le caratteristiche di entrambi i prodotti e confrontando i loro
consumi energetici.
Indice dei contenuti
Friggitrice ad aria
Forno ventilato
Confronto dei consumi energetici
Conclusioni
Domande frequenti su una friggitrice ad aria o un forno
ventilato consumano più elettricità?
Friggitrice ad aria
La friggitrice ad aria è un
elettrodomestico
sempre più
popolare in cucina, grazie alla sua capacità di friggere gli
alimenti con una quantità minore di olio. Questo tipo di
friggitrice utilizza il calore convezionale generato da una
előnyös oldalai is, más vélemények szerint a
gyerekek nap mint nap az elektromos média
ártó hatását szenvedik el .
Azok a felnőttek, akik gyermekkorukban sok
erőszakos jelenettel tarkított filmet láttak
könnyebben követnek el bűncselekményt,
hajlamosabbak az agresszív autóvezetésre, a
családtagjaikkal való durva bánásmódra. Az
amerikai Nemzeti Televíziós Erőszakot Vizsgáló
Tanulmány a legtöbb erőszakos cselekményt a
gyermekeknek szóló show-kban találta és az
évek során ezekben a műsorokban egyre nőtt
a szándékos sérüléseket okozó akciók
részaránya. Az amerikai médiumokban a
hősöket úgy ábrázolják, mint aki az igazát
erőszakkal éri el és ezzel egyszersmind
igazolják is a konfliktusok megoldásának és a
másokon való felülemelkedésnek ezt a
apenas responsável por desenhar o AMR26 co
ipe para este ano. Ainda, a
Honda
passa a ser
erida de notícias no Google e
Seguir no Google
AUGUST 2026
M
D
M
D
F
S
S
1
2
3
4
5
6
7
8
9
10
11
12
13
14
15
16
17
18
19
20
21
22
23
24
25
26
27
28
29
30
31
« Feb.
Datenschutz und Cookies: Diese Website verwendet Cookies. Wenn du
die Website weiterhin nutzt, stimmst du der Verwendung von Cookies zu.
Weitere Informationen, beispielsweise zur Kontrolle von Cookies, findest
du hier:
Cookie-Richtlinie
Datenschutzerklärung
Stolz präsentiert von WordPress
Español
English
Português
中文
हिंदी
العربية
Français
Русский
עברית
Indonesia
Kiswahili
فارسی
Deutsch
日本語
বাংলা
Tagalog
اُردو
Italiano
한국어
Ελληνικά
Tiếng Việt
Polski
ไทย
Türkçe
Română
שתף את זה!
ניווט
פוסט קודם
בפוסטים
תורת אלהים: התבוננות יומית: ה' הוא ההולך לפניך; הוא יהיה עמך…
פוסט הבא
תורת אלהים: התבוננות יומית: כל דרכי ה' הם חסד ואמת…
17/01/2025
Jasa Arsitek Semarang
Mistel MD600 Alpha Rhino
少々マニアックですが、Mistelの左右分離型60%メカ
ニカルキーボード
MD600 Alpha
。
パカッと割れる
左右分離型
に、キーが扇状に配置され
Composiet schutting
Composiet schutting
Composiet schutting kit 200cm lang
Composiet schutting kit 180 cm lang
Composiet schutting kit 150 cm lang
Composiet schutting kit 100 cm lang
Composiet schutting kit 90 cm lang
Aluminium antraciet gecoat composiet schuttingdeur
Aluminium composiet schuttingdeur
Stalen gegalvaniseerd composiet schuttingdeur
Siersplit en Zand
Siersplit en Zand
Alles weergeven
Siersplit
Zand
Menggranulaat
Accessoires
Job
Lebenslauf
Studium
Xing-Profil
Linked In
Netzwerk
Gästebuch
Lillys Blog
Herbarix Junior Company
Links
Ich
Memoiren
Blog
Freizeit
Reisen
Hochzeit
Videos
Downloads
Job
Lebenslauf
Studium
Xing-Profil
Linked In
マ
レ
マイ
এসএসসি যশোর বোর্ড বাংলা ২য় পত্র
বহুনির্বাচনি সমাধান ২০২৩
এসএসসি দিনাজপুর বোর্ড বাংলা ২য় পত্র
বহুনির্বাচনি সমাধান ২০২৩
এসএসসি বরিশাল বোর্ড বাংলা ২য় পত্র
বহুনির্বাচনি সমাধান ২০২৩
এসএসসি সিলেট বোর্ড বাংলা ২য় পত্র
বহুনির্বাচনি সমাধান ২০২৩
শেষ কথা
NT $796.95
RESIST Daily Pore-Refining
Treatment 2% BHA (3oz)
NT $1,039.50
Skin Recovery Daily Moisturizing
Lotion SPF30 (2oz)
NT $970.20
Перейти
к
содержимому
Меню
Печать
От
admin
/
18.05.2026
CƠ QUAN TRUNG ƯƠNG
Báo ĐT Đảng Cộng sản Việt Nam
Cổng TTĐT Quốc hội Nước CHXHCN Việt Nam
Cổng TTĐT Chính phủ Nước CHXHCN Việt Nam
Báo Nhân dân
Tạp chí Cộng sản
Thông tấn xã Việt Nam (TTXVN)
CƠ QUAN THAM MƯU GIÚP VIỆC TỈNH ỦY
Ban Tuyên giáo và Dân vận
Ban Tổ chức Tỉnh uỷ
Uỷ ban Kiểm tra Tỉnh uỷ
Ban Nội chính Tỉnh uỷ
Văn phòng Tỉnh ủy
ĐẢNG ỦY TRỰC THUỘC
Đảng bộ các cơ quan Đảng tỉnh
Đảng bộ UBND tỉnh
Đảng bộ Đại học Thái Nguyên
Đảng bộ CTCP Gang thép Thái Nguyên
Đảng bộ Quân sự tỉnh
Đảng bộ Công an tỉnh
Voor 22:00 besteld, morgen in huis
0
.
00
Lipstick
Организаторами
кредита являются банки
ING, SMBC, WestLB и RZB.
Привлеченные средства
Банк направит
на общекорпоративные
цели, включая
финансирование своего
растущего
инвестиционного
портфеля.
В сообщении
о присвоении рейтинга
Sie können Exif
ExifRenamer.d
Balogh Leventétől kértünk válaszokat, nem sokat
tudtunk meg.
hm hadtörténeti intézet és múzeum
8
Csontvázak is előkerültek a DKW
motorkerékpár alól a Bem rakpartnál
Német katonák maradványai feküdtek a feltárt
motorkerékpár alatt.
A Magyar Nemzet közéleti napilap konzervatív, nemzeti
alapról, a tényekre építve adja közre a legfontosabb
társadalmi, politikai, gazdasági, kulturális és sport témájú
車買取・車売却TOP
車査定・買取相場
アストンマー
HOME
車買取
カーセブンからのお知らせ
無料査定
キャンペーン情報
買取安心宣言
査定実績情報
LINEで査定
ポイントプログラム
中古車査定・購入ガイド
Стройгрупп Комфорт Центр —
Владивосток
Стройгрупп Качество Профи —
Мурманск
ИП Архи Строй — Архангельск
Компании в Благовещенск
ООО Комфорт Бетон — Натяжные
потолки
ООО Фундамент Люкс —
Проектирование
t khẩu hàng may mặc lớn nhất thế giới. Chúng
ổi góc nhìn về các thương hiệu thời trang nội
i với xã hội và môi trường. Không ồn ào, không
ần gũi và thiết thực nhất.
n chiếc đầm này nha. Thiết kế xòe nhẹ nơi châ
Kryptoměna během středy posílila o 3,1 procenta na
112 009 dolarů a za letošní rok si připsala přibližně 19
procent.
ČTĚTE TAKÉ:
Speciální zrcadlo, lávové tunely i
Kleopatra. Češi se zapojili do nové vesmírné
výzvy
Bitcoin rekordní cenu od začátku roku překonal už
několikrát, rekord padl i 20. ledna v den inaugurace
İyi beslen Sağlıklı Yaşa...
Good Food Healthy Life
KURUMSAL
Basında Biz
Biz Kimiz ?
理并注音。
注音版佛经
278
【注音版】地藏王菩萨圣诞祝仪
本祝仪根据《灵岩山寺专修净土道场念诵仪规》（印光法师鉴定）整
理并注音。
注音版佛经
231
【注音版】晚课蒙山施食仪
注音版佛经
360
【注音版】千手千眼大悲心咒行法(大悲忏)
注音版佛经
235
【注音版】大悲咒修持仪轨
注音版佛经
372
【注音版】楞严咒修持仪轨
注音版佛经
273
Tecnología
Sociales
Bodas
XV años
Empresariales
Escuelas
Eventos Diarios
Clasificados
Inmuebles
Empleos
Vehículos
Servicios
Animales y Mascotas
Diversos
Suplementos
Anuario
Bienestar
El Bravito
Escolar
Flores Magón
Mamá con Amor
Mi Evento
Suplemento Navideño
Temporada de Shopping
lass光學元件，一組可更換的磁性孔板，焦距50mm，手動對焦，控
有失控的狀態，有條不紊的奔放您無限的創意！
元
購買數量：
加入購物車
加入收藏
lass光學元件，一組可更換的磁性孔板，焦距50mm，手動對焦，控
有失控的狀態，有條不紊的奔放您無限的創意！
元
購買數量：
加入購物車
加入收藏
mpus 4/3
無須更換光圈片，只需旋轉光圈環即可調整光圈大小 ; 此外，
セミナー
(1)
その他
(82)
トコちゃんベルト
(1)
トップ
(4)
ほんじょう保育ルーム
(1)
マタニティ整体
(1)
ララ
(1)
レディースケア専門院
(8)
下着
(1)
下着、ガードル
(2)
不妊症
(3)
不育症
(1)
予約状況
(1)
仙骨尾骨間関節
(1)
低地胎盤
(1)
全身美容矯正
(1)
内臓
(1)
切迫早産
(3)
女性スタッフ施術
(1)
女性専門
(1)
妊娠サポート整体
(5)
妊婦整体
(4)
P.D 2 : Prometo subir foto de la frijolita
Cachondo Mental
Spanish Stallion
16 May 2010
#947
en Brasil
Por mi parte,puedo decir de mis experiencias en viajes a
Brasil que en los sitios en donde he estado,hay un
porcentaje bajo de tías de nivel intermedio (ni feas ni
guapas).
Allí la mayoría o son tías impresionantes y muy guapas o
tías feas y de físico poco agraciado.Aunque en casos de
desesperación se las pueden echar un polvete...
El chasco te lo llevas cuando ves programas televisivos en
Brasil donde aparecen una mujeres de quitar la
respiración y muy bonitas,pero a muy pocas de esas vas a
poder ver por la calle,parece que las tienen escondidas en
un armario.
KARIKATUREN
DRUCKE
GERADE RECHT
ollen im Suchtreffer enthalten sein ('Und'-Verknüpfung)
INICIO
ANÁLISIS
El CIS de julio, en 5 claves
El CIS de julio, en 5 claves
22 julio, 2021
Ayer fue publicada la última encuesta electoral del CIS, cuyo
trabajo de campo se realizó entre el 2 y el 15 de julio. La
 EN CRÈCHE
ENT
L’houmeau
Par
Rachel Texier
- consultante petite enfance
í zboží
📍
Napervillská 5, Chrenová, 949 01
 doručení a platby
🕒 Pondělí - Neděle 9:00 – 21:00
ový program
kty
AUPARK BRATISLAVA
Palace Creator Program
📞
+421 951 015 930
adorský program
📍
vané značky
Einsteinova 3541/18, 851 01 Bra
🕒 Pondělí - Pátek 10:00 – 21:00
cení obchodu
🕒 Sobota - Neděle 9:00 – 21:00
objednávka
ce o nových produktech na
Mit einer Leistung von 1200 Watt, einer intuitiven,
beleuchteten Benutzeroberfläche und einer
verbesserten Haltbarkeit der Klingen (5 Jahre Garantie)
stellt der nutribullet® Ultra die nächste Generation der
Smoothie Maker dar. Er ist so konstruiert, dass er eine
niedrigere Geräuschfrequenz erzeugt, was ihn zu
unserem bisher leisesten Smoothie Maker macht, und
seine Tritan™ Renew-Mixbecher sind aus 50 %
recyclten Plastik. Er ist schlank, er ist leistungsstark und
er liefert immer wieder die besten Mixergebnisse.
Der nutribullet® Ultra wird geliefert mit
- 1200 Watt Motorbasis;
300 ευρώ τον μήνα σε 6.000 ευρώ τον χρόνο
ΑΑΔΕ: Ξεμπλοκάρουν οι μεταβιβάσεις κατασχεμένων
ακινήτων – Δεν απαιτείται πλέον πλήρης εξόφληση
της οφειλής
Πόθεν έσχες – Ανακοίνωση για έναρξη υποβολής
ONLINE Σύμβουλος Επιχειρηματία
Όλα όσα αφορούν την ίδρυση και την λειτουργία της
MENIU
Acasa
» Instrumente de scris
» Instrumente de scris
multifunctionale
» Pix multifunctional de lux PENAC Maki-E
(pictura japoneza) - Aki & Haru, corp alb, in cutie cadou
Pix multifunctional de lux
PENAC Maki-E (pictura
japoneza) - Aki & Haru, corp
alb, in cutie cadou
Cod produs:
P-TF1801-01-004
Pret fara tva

== == ==

→ **Exercise requirements**: The lines needed run from the first line of the data through the line containing "Domande frequenti su"; give them again exactly and nothing else.

→ **Response to this exercise**:
le caratteristiche di entrambi i prodotti e confrontando i loro
consumi energetici.
Indice dei contenuti
Friggitrice ad aria
Forno ventilato
Confronto dei consumi energetici
Conclusioni
Domande frequenti su una friggitrice ad aria o un forno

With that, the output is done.